Lastvoyageofthedemeter

**½/****
starring Dracula, Corey Hawkins, Aisling Franciosi, Liam Cunningham
screenplay by Bragi F. Schut and Zak Olkewicz
directed by André Øvredal

by Walter Chaw I like André Øvredal movies. I liked Trollhunter, and I loved Scary Stories to Tell in the Dark, along with most of The Autopsy of Jane Doe. They deliver exactly what they promise and do so with an at times striking sense of how to convey the poetry of the beginning of things. His movies feel like mythology, in a few cases are mythology. And like mythologies, they’re earnest, direct, and deceptively simple in narrative but rich with subtext. He makes sense for a Dracula prequel–not a Vlad the Impaler creation story, but a picture extrapolated from the “Captain’s Log” portion of the Bram Stoker novel that details, in just under 2000 words of the seventh chapter, the fate of the doomed freighter tasked with bringing Dracula’s stuff over from Transylvania to England, whose crew became provisions for the grand fiend en route. Murnau’s Nosferatu covered the voyage in a few swift, expressionistic strokes (coffin play, hilariously), allowing Øvredal’s The Last Voyage of the Demeter to expand on the circumstances while paying homage to that film’s character design. As played by Javier Botet, Øvredal’s Dracula is barely humanoid at all.

The film opens on a Romanian dock as first officer Wojchek (David Dastmalchian) tries filling a few holes in the ship’s crew before setting sail. Captain Eliot (Liam Cunningham) promises a share of the bonus offered by a mysterious benefactor interested in the rapid delivery of his shipping containers, and so a collection of hands, including Cambridge-educated doctor Clemens (Corey Hawkins), throws in–some for the promise of wealth, others for the chance at a new beginning where, say, a Black man might be allowed to do what he was trained to do. Not long into the voyage, a stowaway named Anna (Aisling Franciosi) is found amongst the dirt of a broken crate, nearly dead from loss of blood but revived under the ministrations of Clemens. She warns that a fiend that has terrorized her village for generations is aboard the Demeter, though her warnings come too late to do anyone much good. Clemens and Anna are bound by more than the blood transfusion he gives her: a legacy of colonialism has cast them both in subservient positions beneath a hereditary ruling class. They are lower even than the merchant class to which the Captain and his mates belong. Not much more is made of this, although the fact they are being predated upon by royalty–a Count! (and a member, it goes without saying, of the land-owning gentry)–is by itself a little gristle on this well-gnawed bone.

There are jump scares, too (the most effective one cribbed from Neil Marshall’s The Descent), some decent gore and creature effects, and there’s enough of the feeling of a wet, decayed gothic castle to evoke the Hammer Films tradition to which The Last Voyage of the Demeter owes its approach.

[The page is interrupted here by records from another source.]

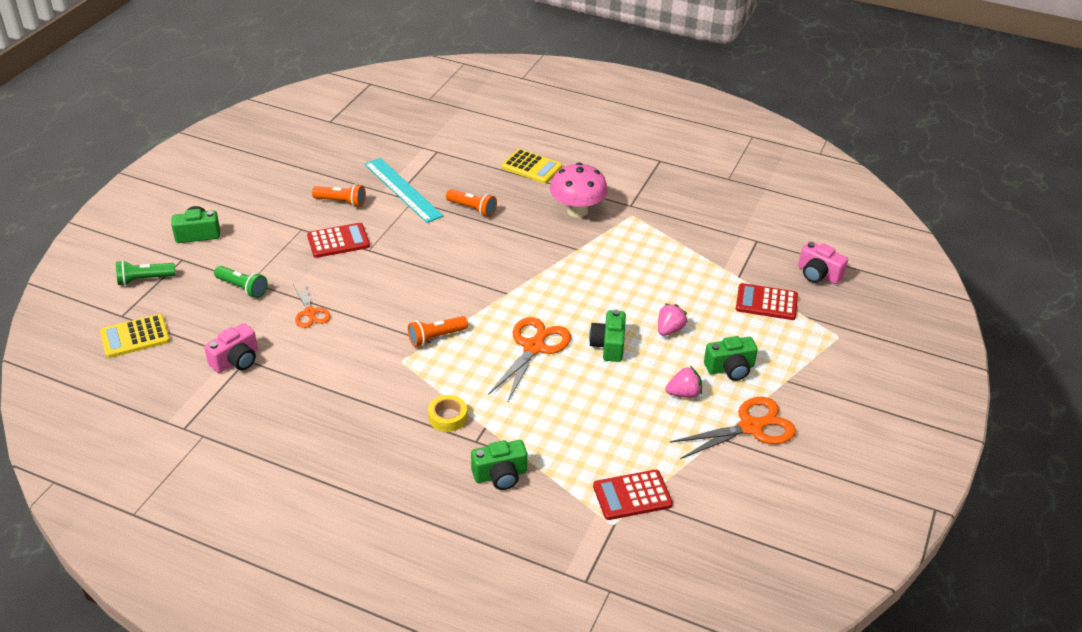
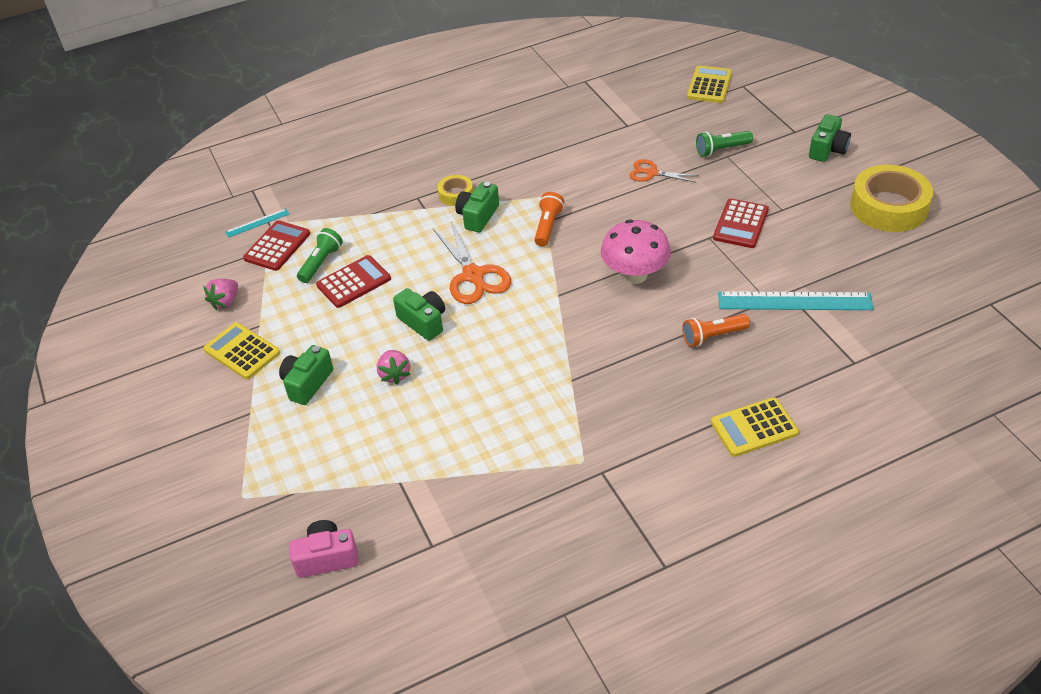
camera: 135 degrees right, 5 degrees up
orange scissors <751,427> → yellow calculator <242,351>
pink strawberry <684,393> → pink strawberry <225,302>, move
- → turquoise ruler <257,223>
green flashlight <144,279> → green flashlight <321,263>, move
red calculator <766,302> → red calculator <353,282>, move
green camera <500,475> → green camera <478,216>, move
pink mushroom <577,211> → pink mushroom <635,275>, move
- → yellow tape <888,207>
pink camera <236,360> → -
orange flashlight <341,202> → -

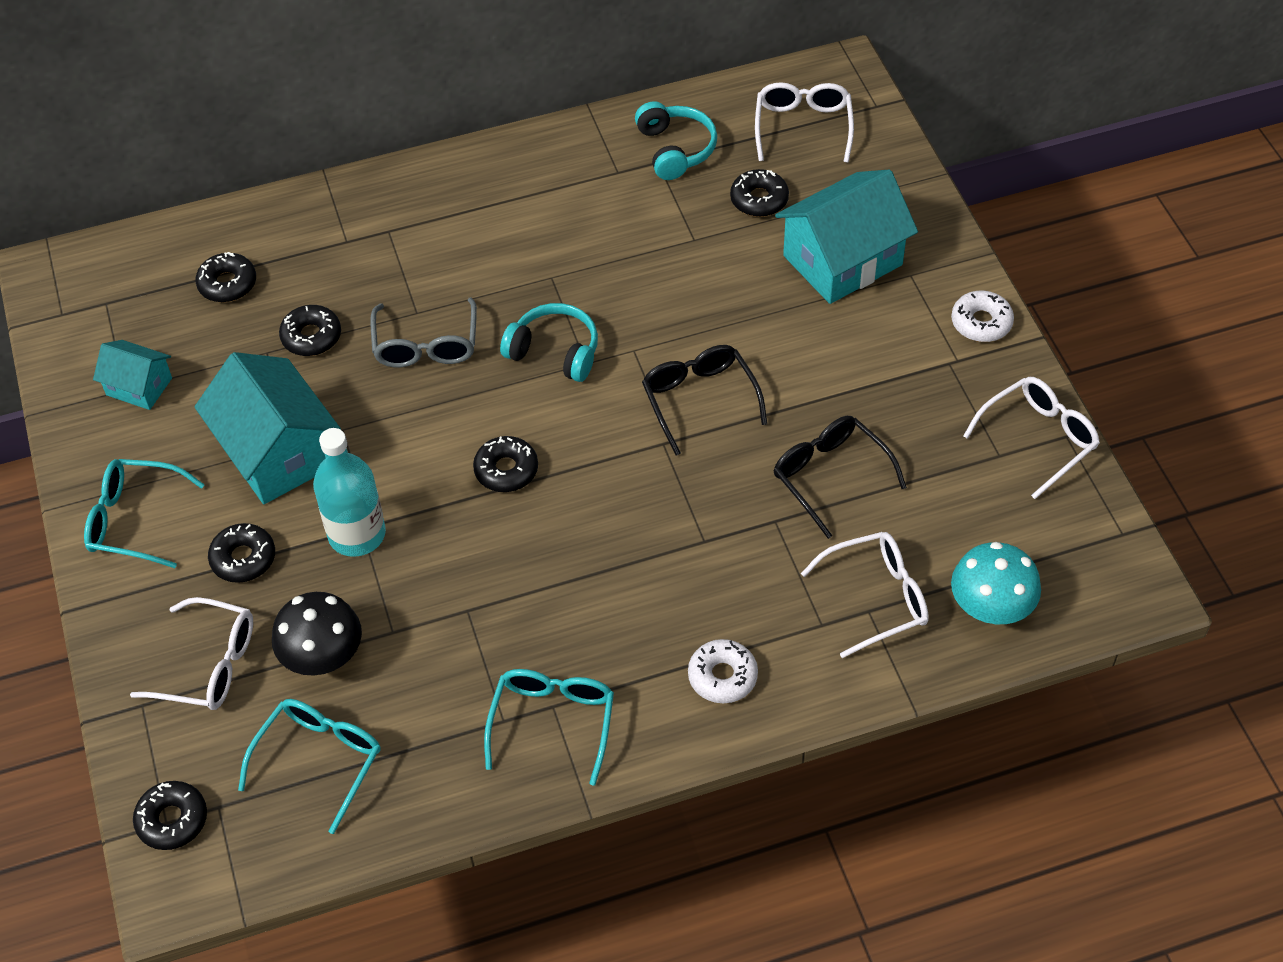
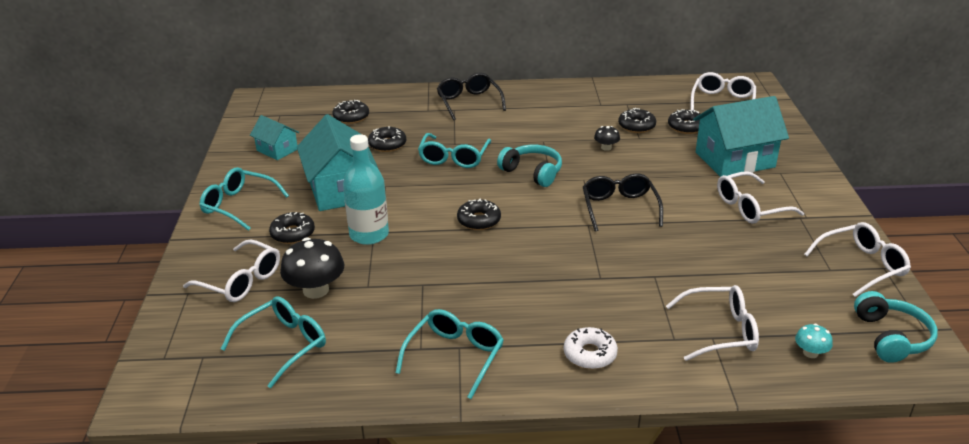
camera: 15 degrees right, 20 degrees down
grey glasses <426,345> → turquoise glasses <454,158>
black glasses <830,476> → black glasses <469,102>, move
- → black mushroom <606,147>
black donut <172,820> → black donut <636,126>, move
- → white glasses <750,207>
turquoise mushroom <991,607> → turquoise mushroom <810,353>, x0.51
turquoise headphones <675,149> → turquoise headphones <891,337>, move
white donut <981,322> → -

I miss the lurid sexiness, however–the Hammer Draculas were especially rife with it. Øvredal’s picture is mainly committed to the grime and the long blue shadows, the claustrophobia of a long trip over deadly waters, where the outcome has been predetermined by more than a century of popular awareness. Something is also wanting in a film about the hidden savagery of the ruling class where we never glimpse the mask of civility, but alas. Ultimately, my complaints about The Last Voyage of the Demeter have more to do with my expectations of a Dracula film than with any of its deficiencies as a period spam-in-a-cabin/creature feature. As such, it’s crackerjack if never groundbreaking, scary if never truly frightening, tragic if never heartbreaking. It’s fleet and professional, yet lacking in enough distinction for me to forget the source of its best gags (consider how it borrows the spontaneous-combustion stings from Let the Right One In, for instance, or the undead and discoloured child corpse from Tobe Hooper’s Salem’s Lot). I do wonder what Øvredal would have made of a Norse monster rather than one born of a British imagination. For what it is, it’s good enough.